### Instruction A
In the Prefect on GKE thread, give everything from "# prefect-server" down to "GKE in particular?" again, replacing "pending state" with "queued state".
### Instruction B
Translate this sentence from the Prefect on GKE thread into Spanish: "We will avoid k8s by using LocalRun."
### Instruction C
Decide whether each statement agrees with the Prefect on GKE thread. Answer yes or no, and quote the deciding words.
(i) After a manual run is triggered in the Cloud UI, the job stays pending and never executes.
(ii) The flow works locally with LocalExecutor and LocalDaskExecutor.
(iii) The Cloud UI logs at DEBUG level pointed to the cause of the problem.

### Quoted passage
+===+

Hey all, I’m trying to test Prefect Cloud on Kuber...
# prefect-server
s
Hey all, I’m trying to test Prefect Cloud on Kubernetes (GKE) with DaskExecutor and GCS storage, based loosely on the instructions from Prefect https://docs.prefect.io/orchestration/agents/kubernetes.html#running-in-cluster I’m able to get a Kubernetes Agent to run (verified in Prefect Cloud UI). But when I register a basic job and trigger a manual run in the Cloud UI, the job hangs in pending state (submitted mode) and never executes. Feels like I’m botching something related to the networking layer, but I can’t seem to pinpoint the issue after attempting some of the debugging techniques detailed in this thread: https://prefect-community.slack.com/archives/C014Z8DPDSR/p1628175479115400 Can anyone provide advice or a reference example for GKE in particular?
If it helps, I’ve verified through the Dask web UI that tasks are not reaching Dask workers or even being scheduled, afaict. I’m also not seeing anything helpful in Cloud UI logs even when running at DEBUG level. Here is an image of my state in Cloud UI
And the latest iteration of the script I’m attempting to run
k
Hey @Serdar Tumgoren, it seems like your flow is not able to get the Kubernetes resources. Have you debugged on that side?
Does this work with a LocalRun() + DaskExecutor()?
s
I tried dumping logs for pads but I’ll admit i’m brand new to K8S so operating a bit in the dark on even how to debug 😕
Yep, it works locally with LocalExecutor and LocalDaskExecutor. Not sure if I’ve tested with DaskExecutor locally but I can try that too if it helps
k
Me too. 😅 I suggest we just try LocalRun first to see if we can connect to that cluster and run. LocalRun + DaskExecutor
s
oh wait i think i’m confused. I probably did try DaskExecutor locally (is there even a LocalDaskExecutor?)
k
There is but that’s the executor
LocalRun
is a config that would replace
KubernetesRun
s
ooooh, ok.
k
And then you spin up a LocalAgent on your laptop to run it (match the Flow and Agent labels)
s
do i just swap out LocalRun for KubernetesRun, or do I have to pass in some configs such as the remote address for the K8S cluster?
k
No that’s exactly right. We’re gonna debug to see if k8s is the issue. We will avoid k8s by using LocalRun
s
hm…ok, i haven’t used labels yet. any chance you have a reference implementation and/or sample CLI commands I’d need?

+===+

### Given entries

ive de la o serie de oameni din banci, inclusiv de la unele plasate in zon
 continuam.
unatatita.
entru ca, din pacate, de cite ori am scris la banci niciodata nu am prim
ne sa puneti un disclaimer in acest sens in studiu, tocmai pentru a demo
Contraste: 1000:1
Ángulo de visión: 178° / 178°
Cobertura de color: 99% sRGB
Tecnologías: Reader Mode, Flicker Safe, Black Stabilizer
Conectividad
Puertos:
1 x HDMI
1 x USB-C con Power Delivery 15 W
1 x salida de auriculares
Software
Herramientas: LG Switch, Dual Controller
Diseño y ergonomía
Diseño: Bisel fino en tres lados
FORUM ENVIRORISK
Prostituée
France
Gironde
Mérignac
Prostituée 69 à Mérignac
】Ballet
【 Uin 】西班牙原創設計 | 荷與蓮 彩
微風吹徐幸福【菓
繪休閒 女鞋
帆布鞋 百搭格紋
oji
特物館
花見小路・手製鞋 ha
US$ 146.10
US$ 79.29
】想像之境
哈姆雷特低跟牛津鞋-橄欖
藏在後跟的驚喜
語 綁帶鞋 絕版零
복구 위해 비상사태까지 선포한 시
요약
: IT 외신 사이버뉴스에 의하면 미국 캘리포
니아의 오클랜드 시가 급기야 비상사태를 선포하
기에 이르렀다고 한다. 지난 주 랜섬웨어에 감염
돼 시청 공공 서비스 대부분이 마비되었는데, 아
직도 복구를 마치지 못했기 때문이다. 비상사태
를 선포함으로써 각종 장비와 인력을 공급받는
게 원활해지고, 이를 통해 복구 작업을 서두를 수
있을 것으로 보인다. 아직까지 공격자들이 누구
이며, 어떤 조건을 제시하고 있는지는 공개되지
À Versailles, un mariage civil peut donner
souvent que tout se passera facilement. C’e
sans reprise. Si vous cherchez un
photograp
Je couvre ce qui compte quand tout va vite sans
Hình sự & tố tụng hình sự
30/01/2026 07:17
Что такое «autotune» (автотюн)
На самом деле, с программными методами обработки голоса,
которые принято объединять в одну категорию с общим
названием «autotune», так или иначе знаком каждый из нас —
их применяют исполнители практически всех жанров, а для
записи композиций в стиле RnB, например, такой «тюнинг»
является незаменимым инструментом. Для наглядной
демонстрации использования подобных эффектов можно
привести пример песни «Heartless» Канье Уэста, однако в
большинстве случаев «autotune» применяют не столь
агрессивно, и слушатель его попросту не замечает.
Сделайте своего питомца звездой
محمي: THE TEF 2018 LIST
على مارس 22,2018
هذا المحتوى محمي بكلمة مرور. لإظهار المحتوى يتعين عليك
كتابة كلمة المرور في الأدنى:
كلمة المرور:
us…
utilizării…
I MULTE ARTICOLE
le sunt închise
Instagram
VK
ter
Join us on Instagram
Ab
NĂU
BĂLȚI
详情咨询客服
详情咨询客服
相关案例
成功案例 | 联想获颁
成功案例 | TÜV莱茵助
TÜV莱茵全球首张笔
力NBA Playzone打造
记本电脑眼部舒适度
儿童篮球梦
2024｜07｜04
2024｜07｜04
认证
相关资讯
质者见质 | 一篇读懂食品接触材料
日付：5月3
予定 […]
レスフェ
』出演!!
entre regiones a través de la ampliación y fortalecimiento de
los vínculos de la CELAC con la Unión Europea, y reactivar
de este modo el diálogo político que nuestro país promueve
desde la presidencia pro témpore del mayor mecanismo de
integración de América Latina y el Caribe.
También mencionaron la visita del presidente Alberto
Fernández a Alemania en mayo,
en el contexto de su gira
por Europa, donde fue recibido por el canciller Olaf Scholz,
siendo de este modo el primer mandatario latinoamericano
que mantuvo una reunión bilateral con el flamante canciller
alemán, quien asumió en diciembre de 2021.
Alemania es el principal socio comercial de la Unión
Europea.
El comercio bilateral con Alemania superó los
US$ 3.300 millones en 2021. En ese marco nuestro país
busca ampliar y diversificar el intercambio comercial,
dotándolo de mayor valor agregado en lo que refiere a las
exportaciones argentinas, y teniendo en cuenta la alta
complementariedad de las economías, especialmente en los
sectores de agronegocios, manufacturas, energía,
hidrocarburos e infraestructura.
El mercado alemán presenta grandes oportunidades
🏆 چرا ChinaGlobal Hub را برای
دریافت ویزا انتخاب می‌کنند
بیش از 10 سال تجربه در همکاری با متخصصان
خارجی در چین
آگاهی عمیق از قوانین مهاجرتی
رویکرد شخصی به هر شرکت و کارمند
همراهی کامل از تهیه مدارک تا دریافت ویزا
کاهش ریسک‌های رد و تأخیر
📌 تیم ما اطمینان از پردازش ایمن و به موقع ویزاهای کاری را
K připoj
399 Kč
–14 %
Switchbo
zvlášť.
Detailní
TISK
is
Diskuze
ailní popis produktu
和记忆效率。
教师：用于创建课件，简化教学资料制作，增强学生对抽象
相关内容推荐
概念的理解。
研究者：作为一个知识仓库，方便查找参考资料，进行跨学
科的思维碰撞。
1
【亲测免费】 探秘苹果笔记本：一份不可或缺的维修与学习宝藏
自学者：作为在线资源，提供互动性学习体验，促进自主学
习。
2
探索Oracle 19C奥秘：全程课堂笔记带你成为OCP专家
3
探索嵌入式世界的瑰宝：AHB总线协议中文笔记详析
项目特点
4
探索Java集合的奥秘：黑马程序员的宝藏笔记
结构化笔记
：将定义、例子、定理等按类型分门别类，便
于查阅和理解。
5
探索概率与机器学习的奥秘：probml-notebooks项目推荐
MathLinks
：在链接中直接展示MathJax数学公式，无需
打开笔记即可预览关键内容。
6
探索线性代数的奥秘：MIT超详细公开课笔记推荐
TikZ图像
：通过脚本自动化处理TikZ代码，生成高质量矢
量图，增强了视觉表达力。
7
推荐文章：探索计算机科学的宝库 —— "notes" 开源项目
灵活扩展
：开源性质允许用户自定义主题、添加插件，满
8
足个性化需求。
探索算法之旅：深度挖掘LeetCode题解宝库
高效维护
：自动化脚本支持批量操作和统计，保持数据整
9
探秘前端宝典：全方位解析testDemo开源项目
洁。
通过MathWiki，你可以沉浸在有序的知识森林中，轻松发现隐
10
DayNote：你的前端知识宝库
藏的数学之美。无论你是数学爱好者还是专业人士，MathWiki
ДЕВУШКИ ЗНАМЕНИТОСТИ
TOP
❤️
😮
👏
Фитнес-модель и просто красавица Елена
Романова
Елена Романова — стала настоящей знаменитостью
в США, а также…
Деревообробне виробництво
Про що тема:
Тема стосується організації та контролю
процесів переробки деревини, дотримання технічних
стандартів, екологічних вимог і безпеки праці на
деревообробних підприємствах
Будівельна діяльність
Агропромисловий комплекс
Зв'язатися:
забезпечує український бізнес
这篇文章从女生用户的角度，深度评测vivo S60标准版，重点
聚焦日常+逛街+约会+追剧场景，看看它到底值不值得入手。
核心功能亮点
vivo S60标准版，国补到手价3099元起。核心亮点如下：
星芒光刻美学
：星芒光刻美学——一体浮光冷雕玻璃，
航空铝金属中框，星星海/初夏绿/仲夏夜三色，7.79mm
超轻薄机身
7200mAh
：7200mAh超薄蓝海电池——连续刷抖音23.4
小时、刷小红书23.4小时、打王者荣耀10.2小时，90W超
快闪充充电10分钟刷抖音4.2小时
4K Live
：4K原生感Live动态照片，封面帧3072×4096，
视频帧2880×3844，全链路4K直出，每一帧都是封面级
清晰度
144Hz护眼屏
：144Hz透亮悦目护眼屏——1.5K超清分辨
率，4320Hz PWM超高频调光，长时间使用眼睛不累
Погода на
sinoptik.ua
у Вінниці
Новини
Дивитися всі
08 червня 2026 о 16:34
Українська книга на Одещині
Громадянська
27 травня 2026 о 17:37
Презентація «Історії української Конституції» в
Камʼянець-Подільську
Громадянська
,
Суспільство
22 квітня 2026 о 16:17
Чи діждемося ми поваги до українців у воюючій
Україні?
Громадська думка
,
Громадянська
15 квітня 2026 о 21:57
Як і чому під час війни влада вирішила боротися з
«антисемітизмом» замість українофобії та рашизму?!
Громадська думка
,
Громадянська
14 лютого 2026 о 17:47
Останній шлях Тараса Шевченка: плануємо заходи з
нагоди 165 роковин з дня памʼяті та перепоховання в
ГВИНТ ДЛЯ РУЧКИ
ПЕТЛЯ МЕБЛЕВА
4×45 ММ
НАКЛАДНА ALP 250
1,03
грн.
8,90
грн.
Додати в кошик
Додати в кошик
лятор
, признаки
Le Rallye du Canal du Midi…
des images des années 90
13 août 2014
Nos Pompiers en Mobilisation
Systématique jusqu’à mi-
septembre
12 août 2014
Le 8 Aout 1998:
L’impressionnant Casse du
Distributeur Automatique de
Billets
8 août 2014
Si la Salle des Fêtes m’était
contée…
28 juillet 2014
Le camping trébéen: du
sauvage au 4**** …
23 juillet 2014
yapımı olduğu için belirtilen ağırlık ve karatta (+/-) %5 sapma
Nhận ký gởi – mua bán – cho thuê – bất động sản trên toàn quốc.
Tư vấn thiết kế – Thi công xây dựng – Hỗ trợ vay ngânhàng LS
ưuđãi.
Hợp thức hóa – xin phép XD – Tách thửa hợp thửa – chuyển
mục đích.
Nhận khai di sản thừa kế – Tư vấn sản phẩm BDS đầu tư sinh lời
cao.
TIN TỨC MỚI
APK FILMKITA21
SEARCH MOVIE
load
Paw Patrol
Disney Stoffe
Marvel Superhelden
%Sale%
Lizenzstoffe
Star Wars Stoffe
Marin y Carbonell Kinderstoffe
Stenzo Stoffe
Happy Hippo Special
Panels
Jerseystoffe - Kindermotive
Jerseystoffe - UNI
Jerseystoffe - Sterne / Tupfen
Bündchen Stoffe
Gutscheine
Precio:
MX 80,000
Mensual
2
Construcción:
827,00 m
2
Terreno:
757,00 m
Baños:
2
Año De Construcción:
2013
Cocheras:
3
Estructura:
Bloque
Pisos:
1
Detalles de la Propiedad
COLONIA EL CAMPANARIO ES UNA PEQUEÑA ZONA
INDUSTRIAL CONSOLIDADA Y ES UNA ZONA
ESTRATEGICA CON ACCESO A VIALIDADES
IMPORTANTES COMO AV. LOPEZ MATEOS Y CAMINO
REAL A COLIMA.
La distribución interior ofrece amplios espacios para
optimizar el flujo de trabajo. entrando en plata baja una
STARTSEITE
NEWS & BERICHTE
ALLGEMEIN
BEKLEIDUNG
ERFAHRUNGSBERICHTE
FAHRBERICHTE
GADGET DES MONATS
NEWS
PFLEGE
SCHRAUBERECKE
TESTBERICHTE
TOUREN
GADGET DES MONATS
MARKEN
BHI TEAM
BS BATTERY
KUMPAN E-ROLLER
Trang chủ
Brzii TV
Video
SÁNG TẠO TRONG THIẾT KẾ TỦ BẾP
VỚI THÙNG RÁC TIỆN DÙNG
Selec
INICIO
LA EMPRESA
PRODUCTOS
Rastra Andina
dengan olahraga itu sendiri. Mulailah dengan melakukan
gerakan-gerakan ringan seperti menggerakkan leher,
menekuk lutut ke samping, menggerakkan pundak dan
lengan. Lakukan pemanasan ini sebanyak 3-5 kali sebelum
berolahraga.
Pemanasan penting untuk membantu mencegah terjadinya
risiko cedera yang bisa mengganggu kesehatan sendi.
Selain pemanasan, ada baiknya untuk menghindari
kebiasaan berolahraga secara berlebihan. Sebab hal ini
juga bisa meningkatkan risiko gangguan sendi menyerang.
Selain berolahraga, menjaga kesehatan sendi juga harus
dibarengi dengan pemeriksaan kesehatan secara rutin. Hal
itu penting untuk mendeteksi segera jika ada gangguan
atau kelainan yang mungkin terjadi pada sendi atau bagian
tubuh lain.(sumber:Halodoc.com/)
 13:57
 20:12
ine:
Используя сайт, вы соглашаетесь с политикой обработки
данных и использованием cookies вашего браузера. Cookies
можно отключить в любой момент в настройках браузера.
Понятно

+===+

### Exercise response A
# prefect-server
s
Hey all, I’m trying to test Prefect Cloud on Kubernetes (GKE) with DaskExecutor and GCS storage, based loosely on the instructions from Prefect https://docs.prefect.io/orchestration/agents/kubernetes.html#running-in-cluster I’m able to get a Kubernetes Agent to run (verified in Prefect Cloud UI). But when I register a basic job and trigger a manual run in the Cloud UI, the job hangs in queued state (submitted mode) and never executes. Feels like I’m botching something related to the networking layer, but I can’t seem to pinpoint the issue after attempting some of the debugging techniques detailed in this thread: https://prefect-community.slack.com/archives/C014Z8DPDSR/p1628175479115400 Can anyone provide advice or a reference example for GKE in particular?

### Exercise response B
Evitaremos k8s usando LocalRun.

### Exercise response C
(i) Yes: "the job hangs in pending state (submitted mode) and never executes"
(ii) Yes: "Yep, it works locally with LocalExecutor and LocalDaskExecutor"
(iii) No: "I’m also not seeing anything helpful in Cloud UI logs even when running at DEBUG level"